▶ _Records_
————————
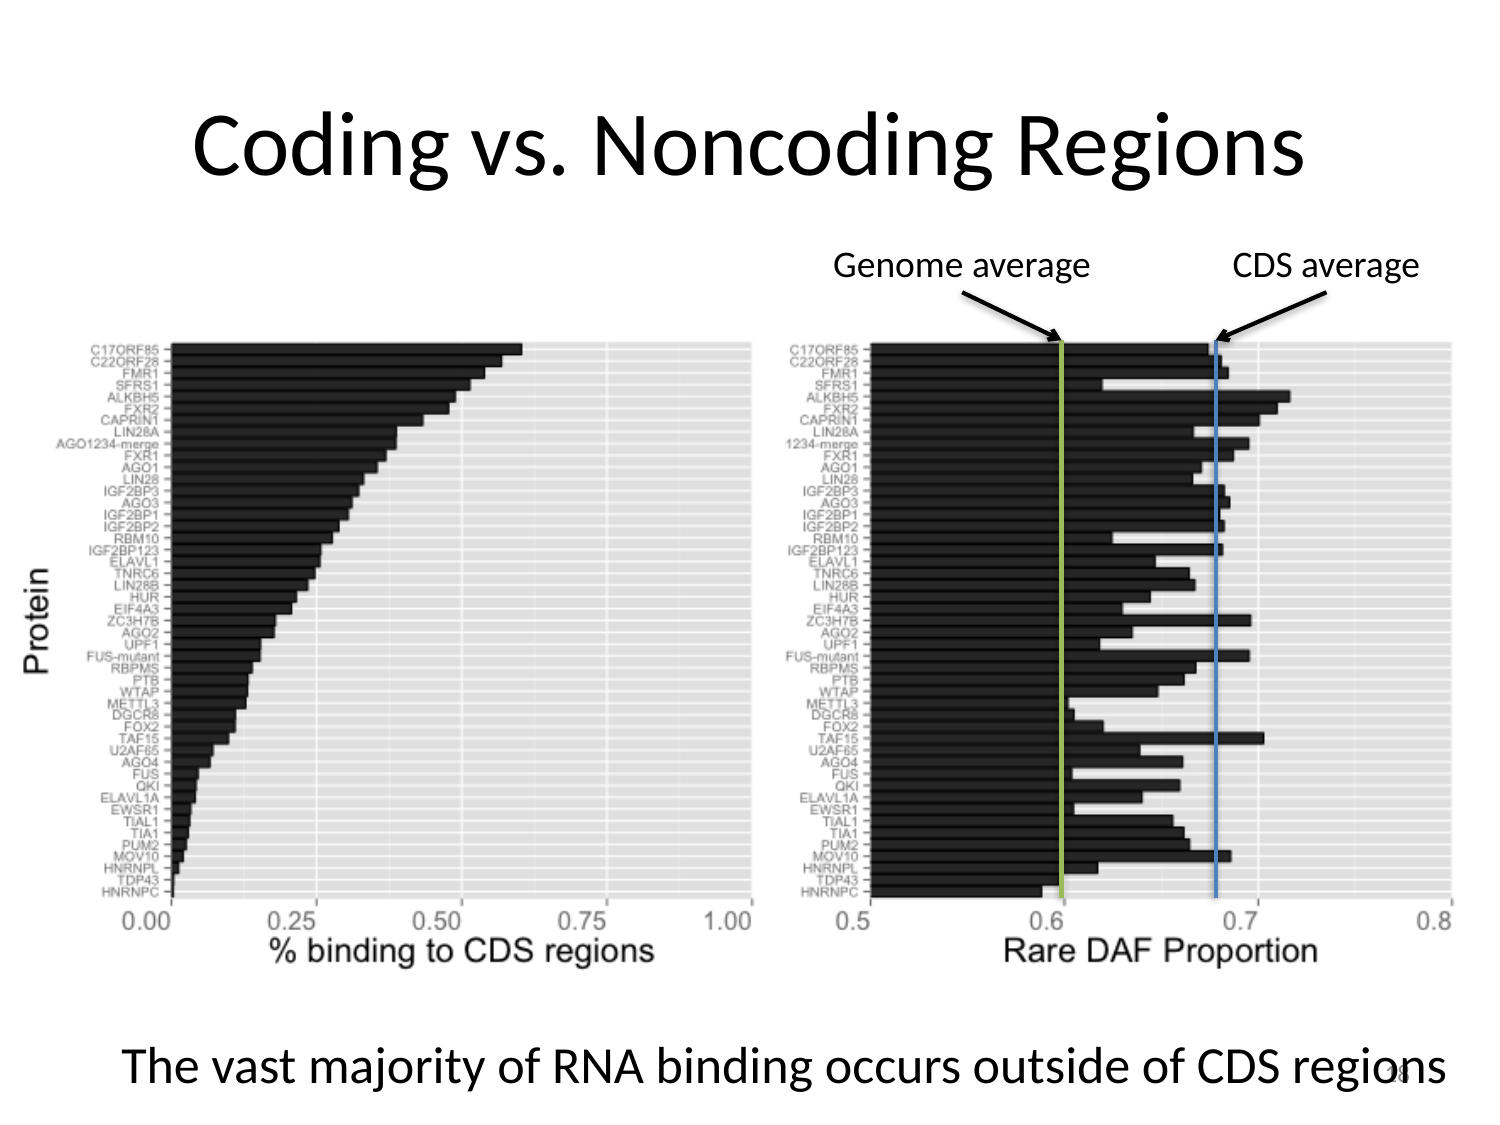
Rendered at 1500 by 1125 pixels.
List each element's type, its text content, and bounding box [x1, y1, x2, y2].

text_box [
————————
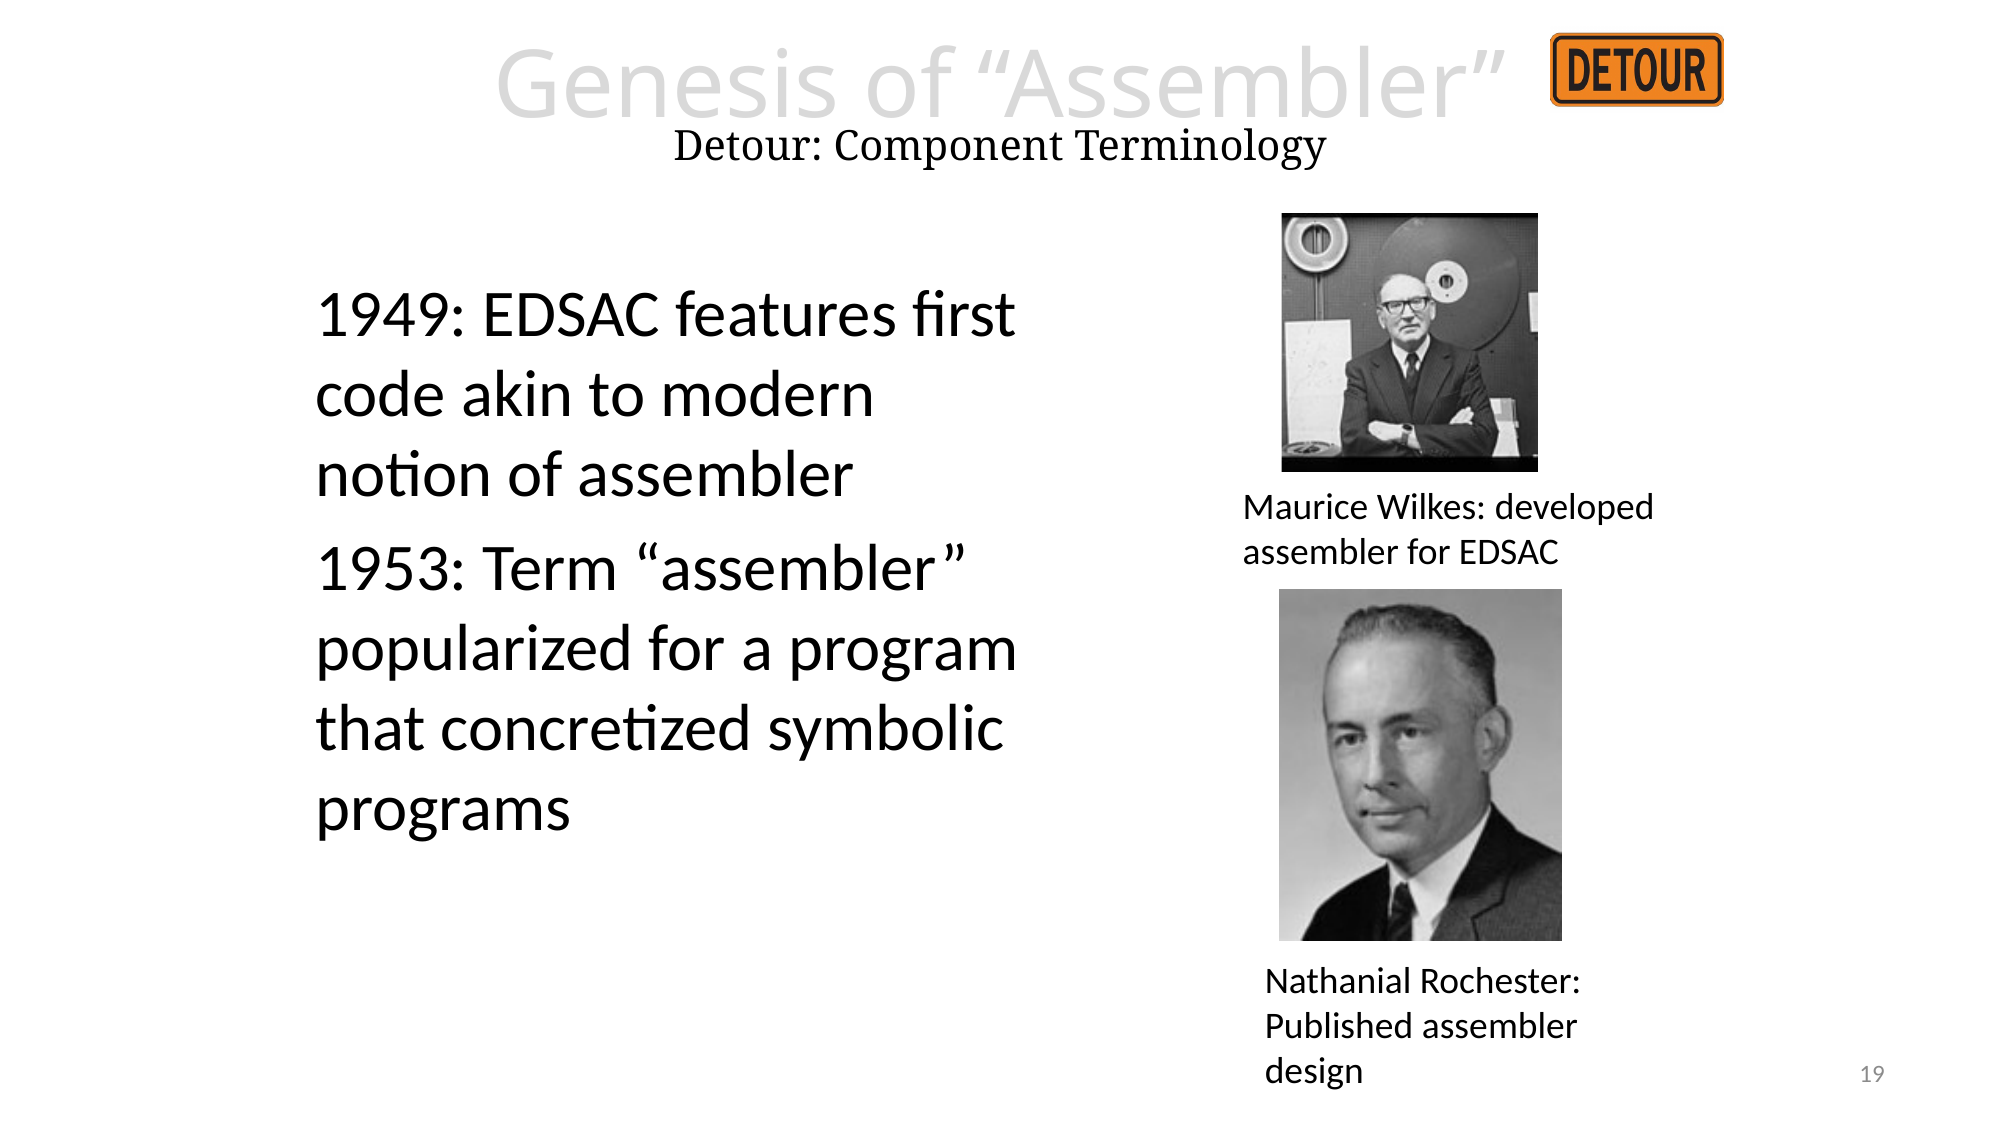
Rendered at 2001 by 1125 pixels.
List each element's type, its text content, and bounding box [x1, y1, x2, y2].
————————
▶ _Description of the task_
Whenever the word "pixels" appears in a line of the listing, copy out that line.

▶ _Answer box_
Rendered at 1500 by 1125 pixels.
Rendered at 2001 by 1125 pixels.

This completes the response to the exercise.